I have done a lot of reading in the past year about finances, budget lifestyle and ways women have reshaped their spending habits. I find myself disheartened at each one because of the way most regard being thrifty. Some call it being cheap, others being financially savvy. Maybe I am money conscious, or perhaps a more political stance of not wanting to encourage the overpricing of goods or the supporting of businesses with inhumane practices.
The most recent article I came across on Facebook was that of Ayssa Barrette, “7 Eye Opening Lessons I Learned From Buying Nothing New For 200 Days” as posted on Collective Evolution. Knowing her background in environmental sustainability I can understand her points made in her article, however I can’t help but feel dissatisfied.
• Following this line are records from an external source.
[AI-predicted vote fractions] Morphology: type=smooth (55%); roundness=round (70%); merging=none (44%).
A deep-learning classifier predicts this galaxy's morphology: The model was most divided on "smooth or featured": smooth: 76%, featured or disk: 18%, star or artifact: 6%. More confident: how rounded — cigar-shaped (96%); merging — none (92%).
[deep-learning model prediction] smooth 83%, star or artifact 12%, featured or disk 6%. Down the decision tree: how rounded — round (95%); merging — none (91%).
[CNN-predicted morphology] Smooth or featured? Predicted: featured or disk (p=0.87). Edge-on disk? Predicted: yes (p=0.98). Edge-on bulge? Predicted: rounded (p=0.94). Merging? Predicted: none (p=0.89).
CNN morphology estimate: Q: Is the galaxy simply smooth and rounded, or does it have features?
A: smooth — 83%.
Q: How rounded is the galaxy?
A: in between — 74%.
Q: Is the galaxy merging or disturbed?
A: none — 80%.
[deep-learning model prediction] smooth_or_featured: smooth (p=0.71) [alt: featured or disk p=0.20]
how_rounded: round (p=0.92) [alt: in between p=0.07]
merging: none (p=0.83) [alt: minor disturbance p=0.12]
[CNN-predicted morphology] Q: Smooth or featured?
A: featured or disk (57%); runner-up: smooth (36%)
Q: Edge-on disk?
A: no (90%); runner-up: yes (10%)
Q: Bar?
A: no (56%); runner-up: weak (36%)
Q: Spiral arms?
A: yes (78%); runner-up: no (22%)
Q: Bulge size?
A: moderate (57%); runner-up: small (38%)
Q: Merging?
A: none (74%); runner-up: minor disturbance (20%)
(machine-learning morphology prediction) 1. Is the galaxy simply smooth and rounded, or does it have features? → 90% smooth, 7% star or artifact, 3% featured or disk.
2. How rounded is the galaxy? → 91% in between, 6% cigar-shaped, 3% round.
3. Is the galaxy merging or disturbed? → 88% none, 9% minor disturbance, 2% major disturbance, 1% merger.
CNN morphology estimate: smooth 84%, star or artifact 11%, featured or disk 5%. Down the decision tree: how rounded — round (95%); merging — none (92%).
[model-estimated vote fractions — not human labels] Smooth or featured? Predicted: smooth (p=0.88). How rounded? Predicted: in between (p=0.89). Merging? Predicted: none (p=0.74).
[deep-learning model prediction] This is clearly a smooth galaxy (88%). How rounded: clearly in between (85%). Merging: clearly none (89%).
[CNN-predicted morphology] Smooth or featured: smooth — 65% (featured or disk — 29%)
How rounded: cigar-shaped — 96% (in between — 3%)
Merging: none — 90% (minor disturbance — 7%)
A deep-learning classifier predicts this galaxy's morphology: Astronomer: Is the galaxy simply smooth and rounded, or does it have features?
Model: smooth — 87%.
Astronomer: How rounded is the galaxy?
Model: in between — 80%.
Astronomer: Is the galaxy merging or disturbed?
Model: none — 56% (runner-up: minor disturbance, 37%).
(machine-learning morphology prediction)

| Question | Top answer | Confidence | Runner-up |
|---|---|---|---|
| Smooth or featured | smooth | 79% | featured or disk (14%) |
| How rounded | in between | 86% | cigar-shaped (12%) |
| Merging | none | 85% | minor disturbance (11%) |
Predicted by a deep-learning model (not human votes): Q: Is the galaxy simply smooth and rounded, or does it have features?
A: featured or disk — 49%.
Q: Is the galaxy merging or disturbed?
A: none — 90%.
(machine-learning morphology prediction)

From the time I was a young girl, for argument’s sake let’s say 12 years old. My mother was instilling her financial values in me, earn your money and spend wisely. At the store I work at, these mother’s complain of the price of Lululemon, Tory Burch and Coach while at the same time loading up the cash desk with a pile of brand names for their 17 year old daughters. Granted, these are second hand and priced a third of the retail. But how often do I hear about the amounts they spend in the “real” stores on these things for their daughters? Every day there’s a mother-daughter pair pawing over the expensive brands. Once in a blue moon a mother suggests she chose one, but never do I see the daughter even make an attempt to look for her own money in her Michael Kors bag.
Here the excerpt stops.